La amabilidad de Arturo la dejó un poco perdida, sin saber cómo reaccionar.
Miró las cicatrices tan marcadas en su mano y no pudo evitar preguntarse si alguna vez habría usado esa pomada con él mismo…
…
En el carro, Arturo seguía esperando una respuesta de Joana, pero su teléfono seguía en silencio.
De pronto, el celular vibró sin parar. Era su abuelo, enviando mensaje tras mensaje.
Ignoró los regaños y quejas que venían entre las líneas, y de ahí pudo sacar en claro que Joana debió habérselo topado justo cuando fue a recoger sus cosas.
Su abuelo ya le había explicado a Joana para qué servía la pomada y cómo debía usarla.
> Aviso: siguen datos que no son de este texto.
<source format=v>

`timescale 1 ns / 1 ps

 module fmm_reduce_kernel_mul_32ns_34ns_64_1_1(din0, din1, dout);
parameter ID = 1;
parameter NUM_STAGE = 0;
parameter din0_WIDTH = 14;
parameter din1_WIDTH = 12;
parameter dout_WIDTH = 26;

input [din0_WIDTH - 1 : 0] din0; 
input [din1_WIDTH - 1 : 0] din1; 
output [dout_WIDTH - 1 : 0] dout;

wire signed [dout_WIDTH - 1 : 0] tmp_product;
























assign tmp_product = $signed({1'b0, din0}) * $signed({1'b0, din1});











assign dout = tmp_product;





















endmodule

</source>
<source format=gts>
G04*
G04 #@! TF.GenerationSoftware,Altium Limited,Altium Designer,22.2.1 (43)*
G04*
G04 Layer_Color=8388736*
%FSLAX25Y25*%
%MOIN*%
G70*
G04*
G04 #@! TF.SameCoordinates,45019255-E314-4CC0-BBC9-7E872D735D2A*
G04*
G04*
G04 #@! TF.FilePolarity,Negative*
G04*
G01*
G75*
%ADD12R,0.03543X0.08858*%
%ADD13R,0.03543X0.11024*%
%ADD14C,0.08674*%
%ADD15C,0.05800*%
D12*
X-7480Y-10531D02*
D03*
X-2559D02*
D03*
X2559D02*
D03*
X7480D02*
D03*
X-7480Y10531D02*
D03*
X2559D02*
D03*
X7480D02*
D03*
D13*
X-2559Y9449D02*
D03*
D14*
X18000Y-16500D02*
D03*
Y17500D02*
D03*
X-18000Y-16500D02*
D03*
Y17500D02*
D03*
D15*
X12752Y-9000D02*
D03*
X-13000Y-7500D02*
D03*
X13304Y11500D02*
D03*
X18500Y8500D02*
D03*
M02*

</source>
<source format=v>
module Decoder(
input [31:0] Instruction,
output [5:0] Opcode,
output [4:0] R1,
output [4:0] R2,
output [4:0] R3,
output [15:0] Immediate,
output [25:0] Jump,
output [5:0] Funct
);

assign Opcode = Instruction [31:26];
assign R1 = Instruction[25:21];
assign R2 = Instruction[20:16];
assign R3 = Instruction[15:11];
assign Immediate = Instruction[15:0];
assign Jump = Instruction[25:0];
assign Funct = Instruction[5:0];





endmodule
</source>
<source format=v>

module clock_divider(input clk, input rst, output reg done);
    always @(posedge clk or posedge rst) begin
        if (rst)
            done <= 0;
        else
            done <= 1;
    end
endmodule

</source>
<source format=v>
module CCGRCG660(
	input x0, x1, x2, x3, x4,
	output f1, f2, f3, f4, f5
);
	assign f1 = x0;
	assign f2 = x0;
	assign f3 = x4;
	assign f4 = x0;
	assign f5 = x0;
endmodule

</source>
Si todo iba bien, Joana ya debía estar en casa y haber visto sus mensajes.
Arturo levantó levemente las cejas.
¿Todavía no responde?
—Jefe, con el tema de la ruta marítima, la familia Arroyo y la familia Rivas ya se están moviendo. Al parecer, andan buscando gente de la familia Méndez para intentar robarse el trato —informó Ezequiel, entrando en la oficina.
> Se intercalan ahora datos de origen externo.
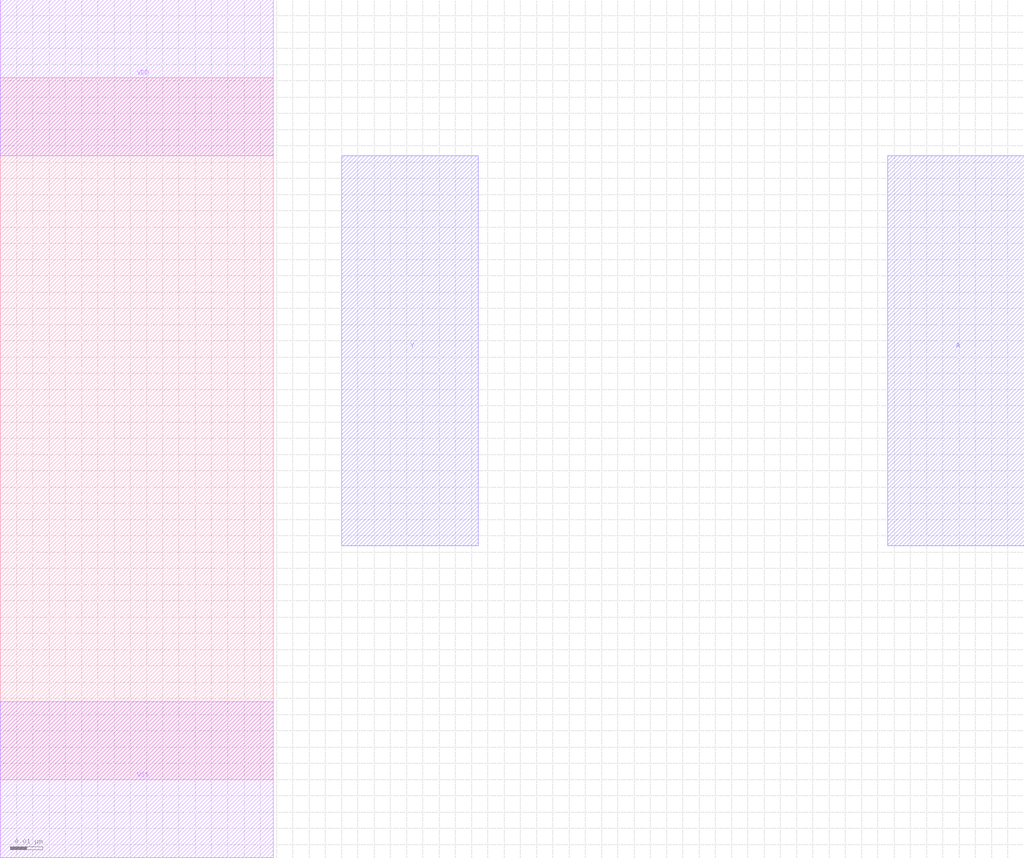
<source format=lef>
VERSION 5.8 ;
BUSBITCHARS "[]" ;
DIVIDERCHAR "/" ;
CLEARANCEMEASURE EUCLIDEAN ;

MACRO INVx1_ASAP7_75t_R
  CLASS CORE ;
  ORIGIN 0 0 ;
  FOREIGN INVx1_ASAP7_75t_R 0 0 ;
  SIZE 0.084 BY 0.216 ;
  SYMMETRY X Y ;
  SITE coreSite ;
  PIN Y
    DIRECTION OUTPUT ;
    USE SIGNAL ;
    PORT
      LAYER M1 ;
        RECT 0.105 0.072 0.147 0.192 ;
    END
  END Y
  PIN A
    DIRECTION INPUT ;
    USE SIGNAL ;
    PORT
      LAYER M1 ;
        RECT 0.273 0.072 0.315 0.192 ;
    END
  END A
  PIN VDD
    DIRECTION INOUT ;
    USE POWER ;
    SHAPE ABUTMENT ;
    PORT
      LAYER M0 ;
        RECT 0.000 0.192 0.084 0.240 ;
    END
  END VDD
  PIN VSS
    DIRECTION INOUT ;
    USE GROUND ;
    SHAPE ABUTMENT ;
    PORT
      LAYER M0 ;
        RECT 0.000 -0.024 0.084 0.024 ;
    END
  END VSS
END INVx1_ASAP7_75t_R

SITE coreSite
	CLASS CORE ;
	SYMMETRY X Y R90 ;
	SIZE 0.084 BY 0.216 ;
END coreSite

END LIBRARY

</source>
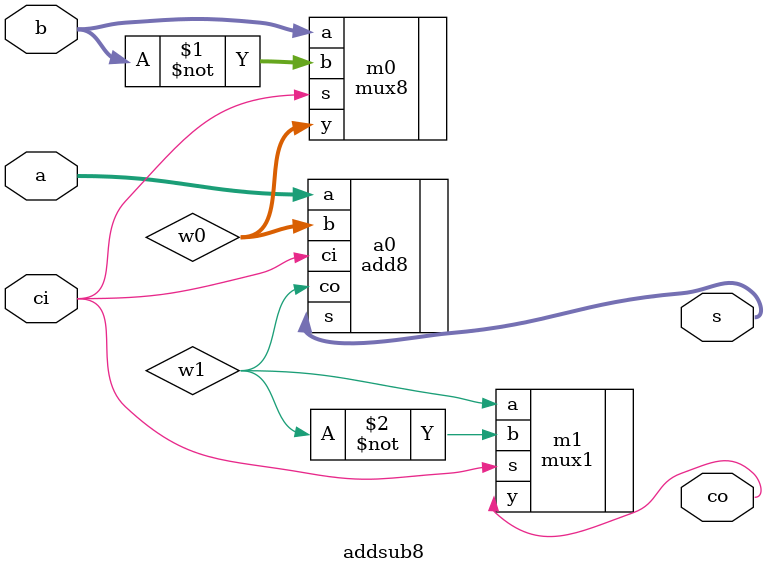
<source format=v>
`timescale 1ns/1ns

module addsub8(a, b, ci, co, s); /* moduleの定義開始 */
   input  [7:0] a, b;           /* input port (8bit) */
   input        ci;             /* input port (1bit) */
   output       co;             /* output port (1bit) */
   output [7:0] s;              /* output port (8bit) */
   wire [7:0] 	w0;             /* wire (8bit) */
   wire         w1;             /* wire (1bit) */
   
   /* 以下を記述 */
   /*8bitマルチプレクサ*/
   mux8 m0(.a(b), .b(~b), .s(ci), .y(w0));
   /*8bit Adder*/
   add8 a0(.a(a), .b(w0), .ci(ci), .co(w1), .s(s));
   /*8bitマルチプレクサ*/
   mux1 m1(.a(w1), .b(~w1), .s(ci), .y(co));

   /* ここまで */

endmodule /* moduleの定義終了 */

</source>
—Sigue presionando —ordenó Arturo, sin apartar la vista de sus papeles.
—Listo —asintió Ezequiel, manteniendo la calma—. Por cierto, la pomada para las cicatrices que se pidió del extranjero para la señorita Joana ya llegó. ¿Se la mandamos de una vez?
Arturo detuvo la mano justo cuando iba a pasar una hoja:
—No hace falta, ya le di la pomada que le saqué a mi abuelo.
Ezequiel se quedó helado.
¿Su abuelo?
¿De verdad hablaba del legendario Tomás, ese mismo maestro de la medicina tradicional que era una leyenda entre los grandes del país? ¡Ese Tomás, cuyas medicinas valían su peso en oro y que nadie conseguía tan fácil!
¿Y así como así, le había dado a la señorita Joana una pomada hecha por él?
Ezequiel sintió que los ojos se le querían salir de la cara.
—Eh… bueno, entonces qué suerte la de ella.
…
Ciudad Beltramo.
Desde que Lisandro fue llevado por don Aníbal a Ciudad Beltramo, ya había pasado más de un mes.
Fuera de sus clases normales, el bisabuelo le había conseguido un maestro particular, encargado de enseñarle modales y protocolo todos los días.
Lisandro la estaba pasando muy mal.
Por fin llegó el fin de semana, pero lo obligaron a pasar toda la tarde copiando caligrafía.
Apenas se detenía un momento, el estricto maestro le daba un reglazo en la palma de la mano.
Intentó quejarse con su bisabuelo, pero solo recibió un regaño por flojo.